Author Replies # Posted on January 17, 2015 at 19:00

Final Reflection on Current Debates in Environmental History (2014)

Attended seminars:

3/2 Gunnel Cederlöf: India and the Environmental History of Imperialism
3/3 Alf Hornborg: Ecology, History and Unequal Exchange
6/4 Tim Ingold: Landscape, History and Ethnicity
6/6 Kristina Persson: Climate and Policy
8/9 Sverker Sörlin: The Role of Environmental History
22/9 Libby Robin: History, Conservation and politics: example of Australia
3/11 Joseph Tainter: Collapse of Complex Societies
17/11 Joachim Radkau: The Age of Ecology
8/12 Gregory Bateson: Mind and Nature

Complementary Task:

14/10 Kenneth Worthy: Healing the Destructive Divide between People and the Enviroment

Chaired seminars:

6/4 Tim Ingold: Landscape, History and Ethnicity
6/6 Kristina Persson: Climate and Policy

Introduction: no red threat but a good turn

In the following I will reflect on the texts I have produced along the current debates which were held over the last year. While reading my reflections and comments I was searching for something like a “red threat”, a line of thought that developed over time. I did not find a clear one which does not mean that my thinking has not changed over time. Quite the opposite is the case: now, after three semesters, I feel more inspired by and dedicated to our discipline more than ever. This might be due to an unexpected but fruitful postmodern turn in my understanding to the extend that the past, present and future never have to be the way we believe it was, is and will be. The aim of this “reflection diary” is to explain why and how I came to that optimistic glimpse. Five themes which stood out in my contributions should serve here as illustrations.

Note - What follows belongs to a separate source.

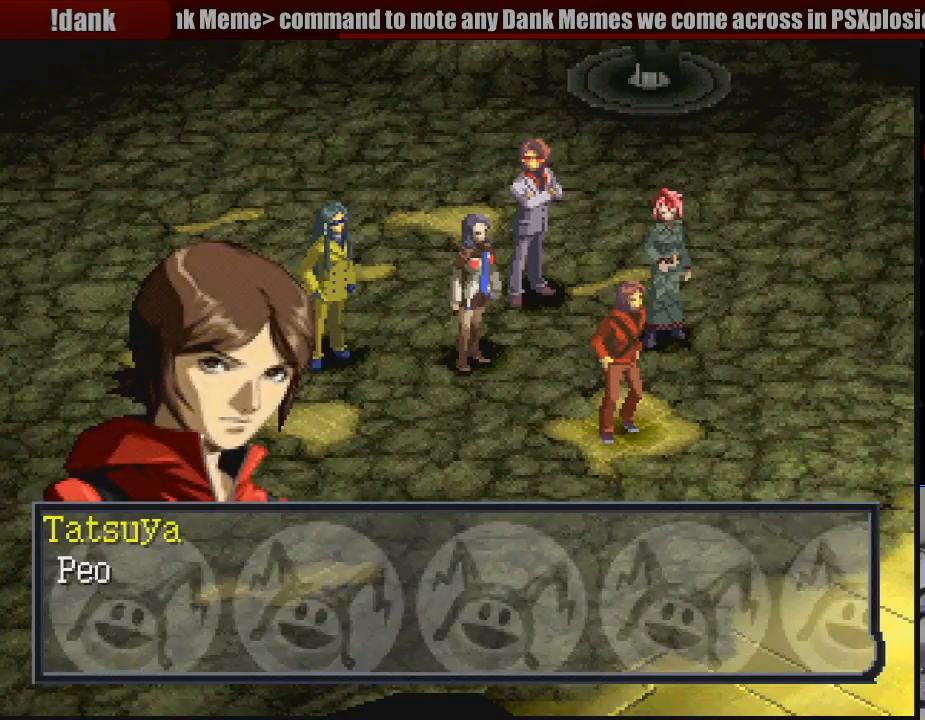
{"buttons": [], "events": []}
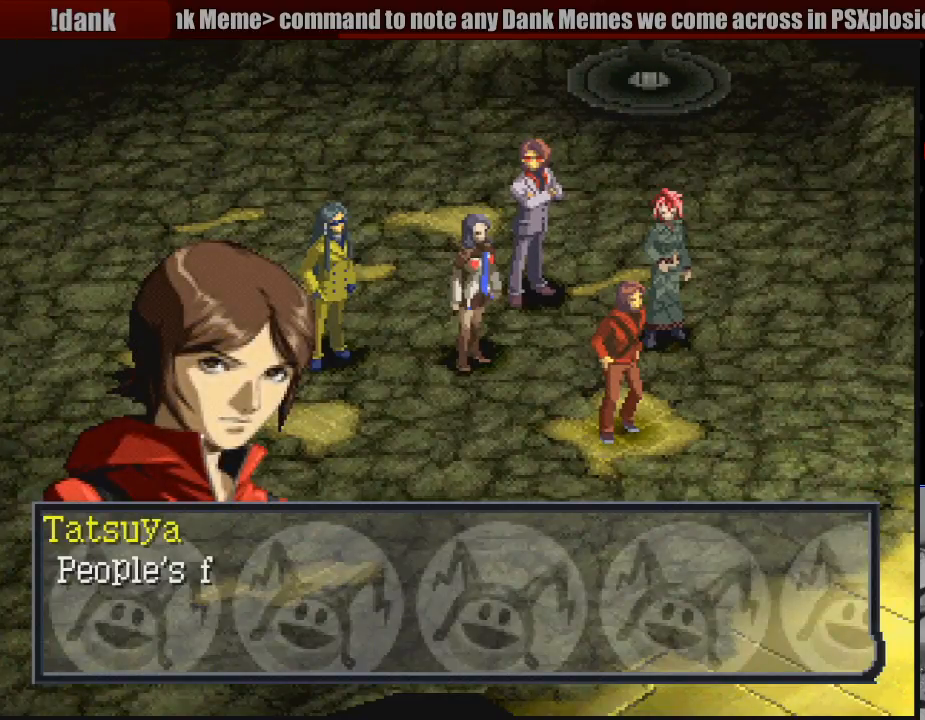
{"buttons": [], "events": []}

Environing everything, now and ever
It’s too bad that I don’t have the notes from the first meeting in our programme with me while writing this reflection. Anneli asked us to write down how we would define environmental history and what we expect from this Master programme. I think I strongly associated the discipline with the historical explanation for today’s environmental problems and the posing of social alternatives to them. Now, after three semesters, I would say that my idea of environmental history still resonates with these goals but in a different way. The discipline, I would say, does not begin but rather end with outlooks for “problem-solving”. More precisely, I see it’s starting point at the moment of “environing”. Referring to this I wrote in my reflection on Sverker Sörlin’s discussion of our discipline: “In this way writing environmental histories can actually be a way of closing the gap between humanities and the social and natural sciences: by elucidating how people have been situating other things around them in the physical world and how this affects their idea of the ideal self, society and world”. From such a perspective our current state in the world is the expression of a certain “environment” which is the present formation of an ongoing environing process. How this thought leads me to a political ethos should be discussed in the latter part of this “diary”.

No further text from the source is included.